HiddenLayer also identified a third flaw where the LLM could reveal information in the system instructions by repeatedly using uncommon tokens as input.
“Most LLMs are trained to respond to queries with a clear separation between the user’s input and the system instructions,” explained security researcher Kenneth Yeung in a report on Tuesday.
“By creating a series of random tokens, we can trick the LLM into thinking it’s time to respond, causing it to produce a confirmation message that usually includes the information in the instructions.”
Another test involves using Gemini Advanced and a specially designed Google document, which is connected to the LLM through the Google Workspace extension.
The instructions in the document could be set up to override the model’s instructions and perform a series of harmful actions, giving an attacker full control over a person’s interactions with the model.
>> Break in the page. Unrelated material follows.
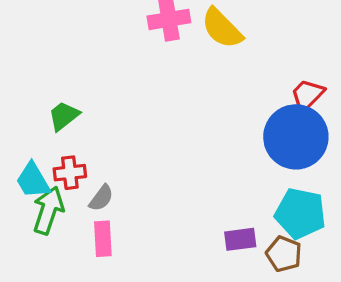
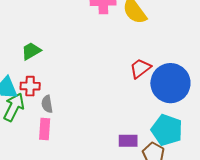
red trapezoid: (307, 95) -> (140, 68), moved
gray semicircle: (101, 198) -> (47, 104), turned 126

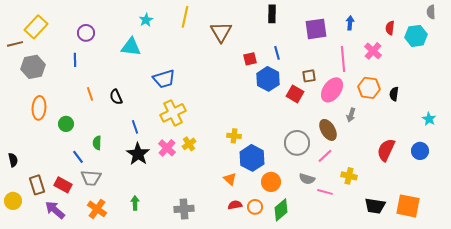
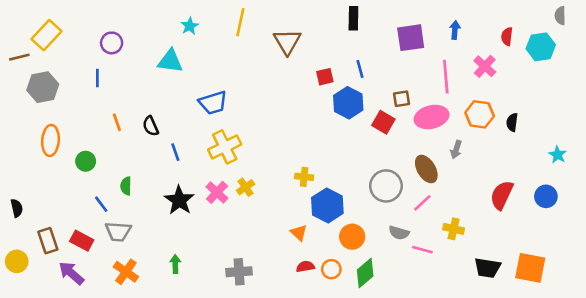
pink ellipse: (332, 90) -> (431, 117), turned 40
blue line: (135, 127) -> (175, 152), moved

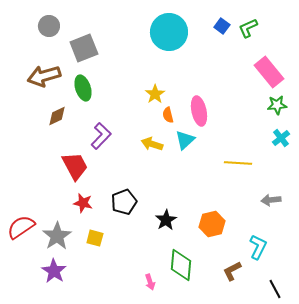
These findings come as a group of academics from various universities revealed a new model-stealing attack that allows for the extraction of “specific, important information from black-box production language models like OpenAI’s ChatGPT or Google’s PaLM-2.”
However, it’s important to note that these vulnerabilities are not unique and exist in other LLMs in the industry. These findings highlight the need to test models for attacks on instructions, extraction of training data, manipulation of models, adversarial examples, data contamination, and data theft.
“To protect our users from vulnerabilities, we regularly conduct tests and train our models to defend against malicious behaviors like instruction attacks, jailbreaking, and other advanced attacks,” said a Google spokesperson to The Hacker News. “We’ve also implemented measures to prevent harmful or misleading responses, which we are continuously improving.”
The company also stated that it is restricting responses to queries related to elections as a precaution. This policy is expected to apply to questions about candidates, political parties, election results, voting information, and well-known public figures.